Lo ves en los puestos improvisados que aparecen como si siempre hubieran estado ahí. En las manos que acomodan fruta fresca, en la mujer que ofrece ropa doblada con un cuidado que parece cariño, en los hombres que levantan lonas azuladas para inventarse una sombra donde no la hay. El comercio en Tepic no espera. Se despliega, se extiende, se adapta. Se vuelve calle.
Y uno, al caminar, también se vuelve parte de esa marea. Escucha el rumor de las voces, el roce del dinero, los “¿qué va a llevar, güerita?”, los aromas dulces y salados que se mezclan con el polvo de la tarde. Hay algo profundamente humano en esa forma de existir: sin vitrinas, sin protocolos, sin distancia.
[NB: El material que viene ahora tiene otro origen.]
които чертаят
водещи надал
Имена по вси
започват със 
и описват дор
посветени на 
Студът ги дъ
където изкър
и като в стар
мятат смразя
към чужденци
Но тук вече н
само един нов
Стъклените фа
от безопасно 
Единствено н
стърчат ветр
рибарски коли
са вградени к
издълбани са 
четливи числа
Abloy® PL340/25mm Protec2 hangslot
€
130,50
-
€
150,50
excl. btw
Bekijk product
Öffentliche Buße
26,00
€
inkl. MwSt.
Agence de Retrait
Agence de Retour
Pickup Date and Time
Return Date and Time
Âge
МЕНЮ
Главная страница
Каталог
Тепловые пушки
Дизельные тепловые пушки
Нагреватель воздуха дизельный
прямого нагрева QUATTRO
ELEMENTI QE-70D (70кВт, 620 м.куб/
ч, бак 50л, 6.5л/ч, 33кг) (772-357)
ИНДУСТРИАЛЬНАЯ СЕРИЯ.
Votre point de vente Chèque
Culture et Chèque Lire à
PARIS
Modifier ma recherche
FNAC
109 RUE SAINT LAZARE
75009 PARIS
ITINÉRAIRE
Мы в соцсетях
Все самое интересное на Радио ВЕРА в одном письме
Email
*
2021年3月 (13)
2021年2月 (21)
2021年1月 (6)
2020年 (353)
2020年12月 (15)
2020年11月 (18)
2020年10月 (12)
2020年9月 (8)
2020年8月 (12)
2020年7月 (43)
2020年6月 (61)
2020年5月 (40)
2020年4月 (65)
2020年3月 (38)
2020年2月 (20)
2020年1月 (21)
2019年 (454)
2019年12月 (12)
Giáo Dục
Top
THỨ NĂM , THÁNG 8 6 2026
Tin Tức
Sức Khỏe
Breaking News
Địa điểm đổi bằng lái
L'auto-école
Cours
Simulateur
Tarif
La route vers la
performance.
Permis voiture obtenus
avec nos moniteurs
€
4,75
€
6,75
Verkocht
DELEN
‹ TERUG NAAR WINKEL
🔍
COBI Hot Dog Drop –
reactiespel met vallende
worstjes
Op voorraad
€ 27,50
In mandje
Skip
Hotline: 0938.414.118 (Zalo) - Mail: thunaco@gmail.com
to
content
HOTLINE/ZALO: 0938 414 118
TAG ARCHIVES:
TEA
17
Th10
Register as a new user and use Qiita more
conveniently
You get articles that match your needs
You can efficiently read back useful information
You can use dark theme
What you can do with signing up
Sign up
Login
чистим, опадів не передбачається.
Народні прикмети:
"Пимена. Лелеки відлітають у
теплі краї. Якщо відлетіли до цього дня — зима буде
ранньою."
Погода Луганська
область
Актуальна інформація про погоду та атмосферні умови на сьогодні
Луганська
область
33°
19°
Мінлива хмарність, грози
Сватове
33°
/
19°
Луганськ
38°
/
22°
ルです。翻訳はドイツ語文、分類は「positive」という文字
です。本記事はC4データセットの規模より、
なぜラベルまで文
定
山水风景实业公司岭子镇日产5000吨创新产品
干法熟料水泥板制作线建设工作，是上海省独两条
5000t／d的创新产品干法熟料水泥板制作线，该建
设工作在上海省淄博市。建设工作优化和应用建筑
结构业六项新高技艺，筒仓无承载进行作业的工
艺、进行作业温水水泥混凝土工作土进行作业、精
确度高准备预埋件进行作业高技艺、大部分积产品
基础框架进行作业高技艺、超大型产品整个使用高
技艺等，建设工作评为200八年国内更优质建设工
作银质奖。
Solo personas sosteniendo la vida cotidiana con lo que tienen entre manos.
A veces pensamos que la ciudad se construye desde arriba: desde los edificios, los parques, las decisiones políticas. Pero basta mirar un tianguis espontáneo para entender que la identidad de Tepic se levanta desde abajo, desde el esfuerzo diario de quienes han hecho de la calle su espacio de trabajo y de resistencia. No es solo comercio: es comunidad. Es ritmo. Es memoria.
Hoy, mientras los puestos florecían como si fueran parte natural del paisaje, sentí que Tepic hablaba con voz propia. Que aquello que vendemos y compramos también cuenta quiénes somos.
Y quiénes seguimos siendo, a pesar de todo.